What to work on:
(1) In the speech on the national cancer plan, please recast the paragraph starting "The ambitions in the plan are" as a short bulleted list that keeps its main facts.
(2) Resume the speech on the national cancer plan after its last sentence, writing the next passage in the same voice.

Given text:
Our starting point, as all others have said, must be the Government’s recently published national cancer plan, which I for one found an inspiring read. I very much welcome the ambitions set out in it, particularly because they are not only outcome-based but based on outcomes that are in many cases pretty challenging to achieve. That has to be the right approach, but every challenging target carries with it an implicit invitation to the wider world to hold the system to account for its delivery. With the cancer plan, that is not entirely a straightforward matter.

The ambitions in the plan are, quite rightly, many. They cover not only the desired ends but the means. We can measure success, or the lack of it, in the traditional way, by reference to the waiting time standards, and those are extremely important, but when we look at some of the other boxes that the plan sets out to tick—for example, quality of life improvements; reducing regional inequalities, which the noble Lord, Lord Patel, emphasised; reducing inequalities for children and young people; as well as such things as fostering a whole-society approach to prevention—we begin to see how many areas there are to be monitored and for which credible metrics will need to be devised.

Stored data:

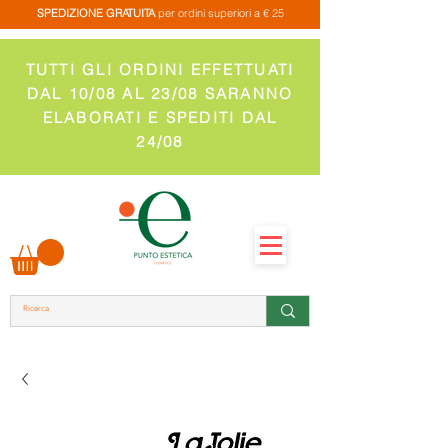
SPEDIZIONE GRATUITA
per ordini superiori a € 25
TUTTI GLI ORDINI EFFETTUATI
DAL 10/08 AL 23/08 SARANNO
ELABORATI E SPEDITI DAL
24/08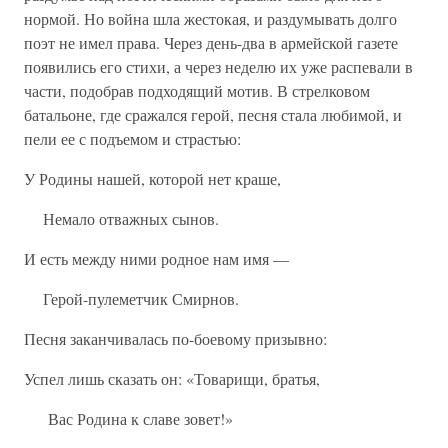
нормой. Но война шла жестокая, и раздумывать долго
поэт не имел права. Через день-два в армейской газете
появились его стихи, а через неделю их уже распевали в
части, подобрав подходящий мотив. В стрелковом
батальоне, где сражался герой, песня стала любимой, и
пели ее с подъемом и страстью:
У Родины нашей, которой нет краше,
Немало отважных сынов.
И есть между ними родное нам имя —
Герой-пулеметчик Смирнов.
Песня заканчивалась по-боевому призывно:
Успел лишь сказать он: «Товарищи, братья,
Вас Родина к славе зовет!»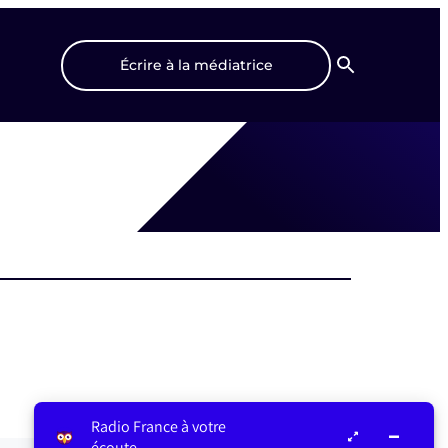
Écrire à la médiatrice
Recherche
Radio France à votre
écoute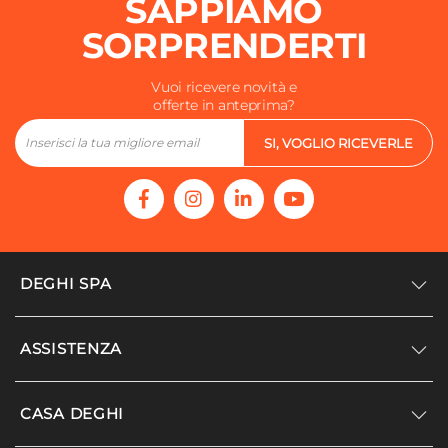
SAPPIAMO
SORPRENDERTI
Vuoi ricevere novità e
offerte in anteprima?
SI, VOGLIO RICEVERLE
DEGHI SPA
Accedi/Registrati
ASSISTENZA
Noi siamo Deghi
Politica dei prezzi
Supporto
CASA DEGHI
Lavora con noi
Paga a rate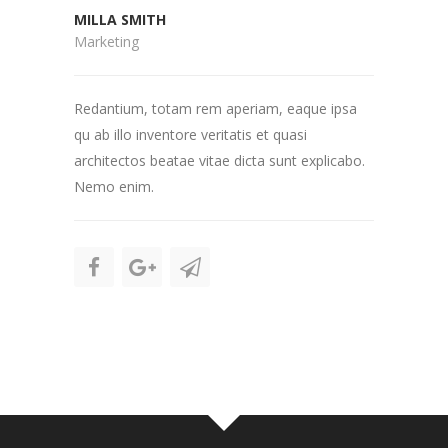
MILLA SMITH
Marketing
Redantium, totam rem aperiam, eaque ipsa
qu ab illo inventore veritatis et quasi
architectos beatae vitae dicta sunt explicabo.
Nemo enim.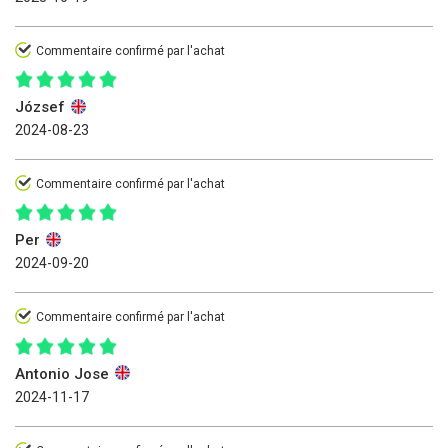
Commentaire confirmé par l'achat
József
2024-08-23
Commentaire confirmé par l'achat
Per
2024-09-20
Commentaire confirmé par l'achat
Antonio Jose
2024-11-17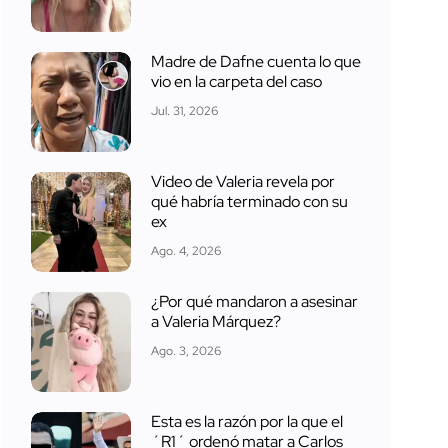
Madre de Dafne cuenta lo que
vio en la carpeta del caso
Jul. 31, 2026
Video de Valeria revela por
qué habría terminado con su
ex
Ago. 4, 2026
¿Por qué mandaron a asesinar
a Valeria Márquez?
Ago. 3, 2026
Esta es la razón por la que el
´R1´ ordenó matar a Carlos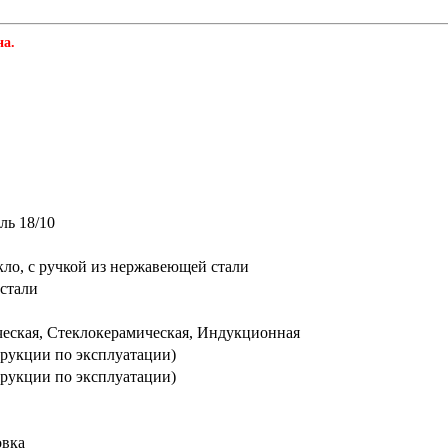
на.
ль 18/10
ло, с ручкой из нержавеющей стали
стали
ческая, Стеклокерамическая, Индукционная
трукции по эксплуатации)
трукции по эксплуатации)
овка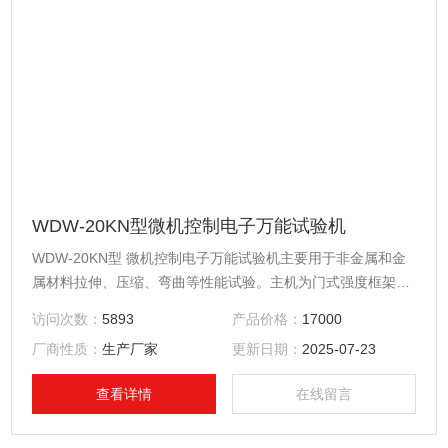
WDW-20KN型微机控制电子万能试验机
WDW-20KN型 微机控制电子万能试验机主要用于非金属和金
属材料拉伸、压缩、弯曲等性能试验。主机为门式强度框架。
机械传动采用圆弧同步齿形带、滚珠丝杠传动，因为不用减速
访问次数：
5893
产品价格：
17000
机，因此主机功率小，无间隙传动，能做低周疲劳等试验。试
厂商性质：
生产厂家
更新日期：
2025-07-23
验机由主机、PC机控制系统、用户软件包、功能附件等部件组
成。
查看详情
在线留言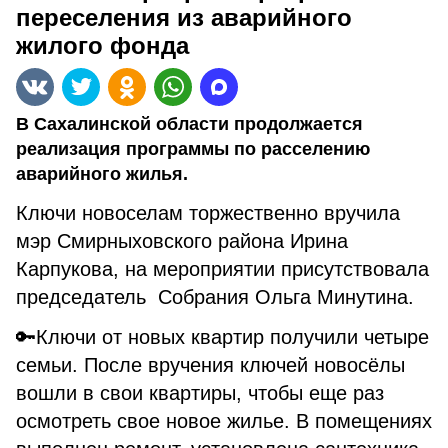
переселения из аварийного
жилого фонда
В Сахалинской области продолжается
реализация программы по расселению
аварийного жилья.
Ключи новоселам торжественно вручила
мэр Смирныховского района Ирина
Карпукова, на мероприятии присутствовала
председатель Собрания Ольга Минутина.
🔑Ключи от новых квартир получили четыре
семьи. После вручения ключей новосёлы
вошли в свои квартиры, чтобы еще раз
осмотреть свое новое жилье. В помещениях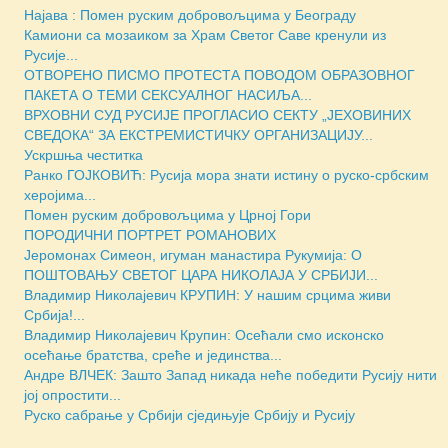
Најава : Помен руским добровољцима у Београду
Камиони са мозаиком за Храм Светог Саве кренули из
Русије...
ОТВОРЕНО ПИСМО ПРОТЕСТА ПОВОДОМ ОБРАЗОВНОГ
ПАКЕТА О ТЕМИ СЕКСУАЛНОГ НАСИЉА...
ВРХОВНИ СУД РУСИЈЕ ПРОГЛАСИО СЕКТУ „ЈЕХОВИНИХ
СВЕДОКА“ ЗА ЕКСТРЕМИСТИЧКУ ОРГАНИЗАЦИЈУ...
Ускршња честитка
Ранко ГОЈКОВИЋ: Русија мора знати истину о руско-србским
херојима...
Помен руским добровољцима у Црној Гори
ПОРОДИЧНИ ПОРТРЕТ РОМАНОВИХ
Јеромонах Симеон, игуман манастира Рукумија: О
ПОШТОВАЊУ СВЕТОГ ЦАРА НИКОЛАЈА У СРБИЈИ...
Владимир Николајевич КРУПИН: У нашим срцима живи
Србија!...
Владимир Николајевич Крупин: Осећали смо исконско
осећање братства, среће и јединства...
Андре ВЛЧЕК: Зашто Запад никада неће победити Русију нити
јој опростити...
Руско сабрање у Србији сједињује Србију и Русију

Exercise results:
(1)
- The plan's ambitions are many and cover both the desired ends and the means.
- Success can be measured in the traditional way, through the waiting time standards, which are extremely important.
- The plan's other aims include quality of life improvements, reducing regional inequalities (emphasized by Lord Patel), reducing inequalities for children and young people, and fostering a whole-society approach to prevention.
- These aims show how many areas will have to be monitored and how many will need credible metrics.

(2)
I was glad to see that the Government have thought about this in the area of diagnostics, which will of course be crucial to the success of the plan. The four new key metrics that have been designed to track improvements in early-stage cancer diagnosis are excellent but, as the plan sets out, there is a whole set of measures on which such improvements will themselves depend: for instance, the expansion and wider take-up of screening; the enhancing of the NHS app and getting people to use it; and the general speeding up of the patient pathway.

As the plan concedes, quite refreshingly, a lot will also depend on basic improvements in administrative efficiency across the NHS, which, I am afraid, has been a depressingly difficult nut to crack in a number of areas. Let us not forget that put together, these ambitions, if they are to be met to their fullest degree, will require a focus on that rather elusive concept, championed so effectively by the noble Lord, Lord Darzi, in the last Labour Government, of quality—quality of process, quality of care and quality of outcomes. So it is good news that the National Quality Board will be taking it as part of its remit to adopt what the plan calls a

“more rigorous and evidence-based approach to quality improvement”.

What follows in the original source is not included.